A young man has gone missing from campus—and as a favor to a family friend, Elliot agrees to do a little sniffing around. His investigations bring him face-to-face with his former lover, Tucker Lance, the special agent handling the case.
When I think of a Josh Lanyon book, I think of two things: terrific characters and a quirky sense of humor. Fair Game has both--as well as a fantastic suspense story.Things ended badly with Tucker, and neither man is ready to back down on the fight that drove them apart. But they have to figure out a way to move beyond their past and work together as more men go missing and Elliot becomes the target in a killer's obsessive game...
Elliot Mills is on the road to physical and emotional recovery following the major life changes foisted upon him. Teaching at the local university may not be as thrilling as field work as an FBI agent, but he's adjusted to the slower pace. And only occasionally pines for his old life and his old love.
I love that Elliot is so mature. He's past the pity stage and is content if not happy with his new life. He has a close relationship with his dad--a very liberal retired professor who disapproved of his law enforcement career and is happy to watch his son settle down into academia. He does not really have a social life, though. He's still more than a little hung up on his ex...an FBI agent named Tucker Lance. [Am I the only one immature enough to giggle at that name?]

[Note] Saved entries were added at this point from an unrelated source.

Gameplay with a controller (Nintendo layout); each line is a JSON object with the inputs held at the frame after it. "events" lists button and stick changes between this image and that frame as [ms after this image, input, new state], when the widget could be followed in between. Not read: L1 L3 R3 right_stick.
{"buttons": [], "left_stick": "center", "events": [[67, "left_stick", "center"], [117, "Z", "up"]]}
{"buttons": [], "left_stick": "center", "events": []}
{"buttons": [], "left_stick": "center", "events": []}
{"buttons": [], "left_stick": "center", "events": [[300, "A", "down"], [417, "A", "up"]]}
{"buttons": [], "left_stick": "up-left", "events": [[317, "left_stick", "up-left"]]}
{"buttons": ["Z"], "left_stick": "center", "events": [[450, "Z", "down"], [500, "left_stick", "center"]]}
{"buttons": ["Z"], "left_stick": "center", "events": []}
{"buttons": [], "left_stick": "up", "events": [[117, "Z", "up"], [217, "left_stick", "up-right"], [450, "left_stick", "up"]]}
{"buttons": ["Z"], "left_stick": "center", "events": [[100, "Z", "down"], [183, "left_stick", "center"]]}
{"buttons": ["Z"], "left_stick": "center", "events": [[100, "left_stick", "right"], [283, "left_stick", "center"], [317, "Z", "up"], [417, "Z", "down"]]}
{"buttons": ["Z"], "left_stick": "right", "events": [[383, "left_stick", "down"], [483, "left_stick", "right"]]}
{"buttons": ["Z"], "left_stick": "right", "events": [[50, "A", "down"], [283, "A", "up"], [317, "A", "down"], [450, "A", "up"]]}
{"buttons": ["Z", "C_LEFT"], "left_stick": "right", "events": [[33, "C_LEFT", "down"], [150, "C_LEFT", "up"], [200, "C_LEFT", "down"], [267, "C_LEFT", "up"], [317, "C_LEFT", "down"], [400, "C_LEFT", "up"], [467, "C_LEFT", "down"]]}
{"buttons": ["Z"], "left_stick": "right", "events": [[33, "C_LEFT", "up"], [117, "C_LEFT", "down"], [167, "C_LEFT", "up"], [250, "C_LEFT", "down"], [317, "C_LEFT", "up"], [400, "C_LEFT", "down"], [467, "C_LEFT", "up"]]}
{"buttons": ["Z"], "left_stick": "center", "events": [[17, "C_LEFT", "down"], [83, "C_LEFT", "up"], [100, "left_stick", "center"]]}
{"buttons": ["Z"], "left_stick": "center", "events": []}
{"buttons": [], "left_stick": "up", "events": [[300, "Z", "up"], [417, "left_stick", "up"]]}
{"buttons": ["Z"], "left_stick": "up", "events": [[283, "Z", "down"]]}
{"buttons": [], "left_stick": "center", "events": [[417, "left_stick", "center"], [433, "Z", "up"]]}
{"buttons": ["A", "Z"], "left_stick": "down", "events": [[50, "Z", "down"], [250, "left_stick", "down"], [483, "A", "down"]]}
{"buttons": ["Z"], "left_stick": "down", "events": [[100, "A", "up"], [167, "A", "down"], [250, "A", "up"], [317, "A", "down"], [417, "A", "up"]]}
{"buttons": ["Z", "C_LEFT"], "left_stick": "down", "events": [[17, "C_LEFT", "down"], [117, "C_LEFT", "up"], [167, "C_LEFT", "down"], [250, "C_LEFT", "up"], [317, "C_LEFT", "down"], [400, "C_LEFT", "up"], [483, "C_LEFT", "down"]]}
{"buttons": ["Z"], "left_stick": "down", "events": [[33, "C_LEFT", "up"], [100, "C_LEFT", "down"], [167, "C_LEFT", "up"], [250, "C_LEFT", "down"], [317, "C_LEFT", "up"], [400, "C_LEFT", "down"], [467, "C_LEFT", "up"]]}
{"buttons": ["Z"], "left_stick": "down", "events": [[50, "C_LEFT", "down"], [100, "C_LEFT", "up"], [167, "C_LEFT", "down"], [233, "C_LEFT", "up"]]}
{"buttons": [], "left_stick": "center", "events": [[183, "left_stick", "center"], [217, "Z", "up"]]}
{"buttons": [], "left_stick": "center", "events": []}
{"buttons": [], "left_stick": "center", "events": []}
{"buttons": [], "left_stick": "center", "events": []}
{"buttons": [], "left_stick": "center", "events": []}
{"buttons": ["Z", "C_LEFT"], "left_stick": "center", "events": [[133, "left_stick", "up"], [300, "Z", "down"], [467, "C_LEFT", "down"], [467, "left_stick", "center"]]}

Both Elliot and Tucker are less abrasive than typical Lanyon characters. I don't know if he's toned these two down for a different publisher, but normally his leads are less...likable. Not that I mind, since that's also where most of the humor comes from, but it seems different for this author.
At times, I felt a little like I was watching an episode of Criminal Minds. Lingo and behavioral analysis just kept that show at the front of my mind. [Hmm...Maybe I watch too much tv if the mention of Unsubs immediately reminds me of that show.]
The humor in this book is much more subtle than in other books by Lanyon that I have read. Like the way Elliot thinks of his students, last name first: Mracheck, Leslie. It's something I know teachers do (since that's how the school rosters list them), so I found that funny. Others may not get the humor at all.
There was a weird disconnect for me at the crime scenes. They seemed kind of glossed over. Maybe I'm used to getting the gory details in romantic suspense, because I just didn't see any real depth to those scenes that helped me visualize what happened. Maybe it was edited out to avoid being too gross (or edited out for length) but I'm used to my mysteries and suspenses giving me those details.
The only thing that bothered me was a bit of a pacing problem somewhere near the middle. I ended up skimming a few pages to get back into the groove of the story. And there were some serious choppiness issues for me--mostly when Elliot was on campus. My only other complaint is the amount of humor. There was some, but I wished we had just a little bit more of it.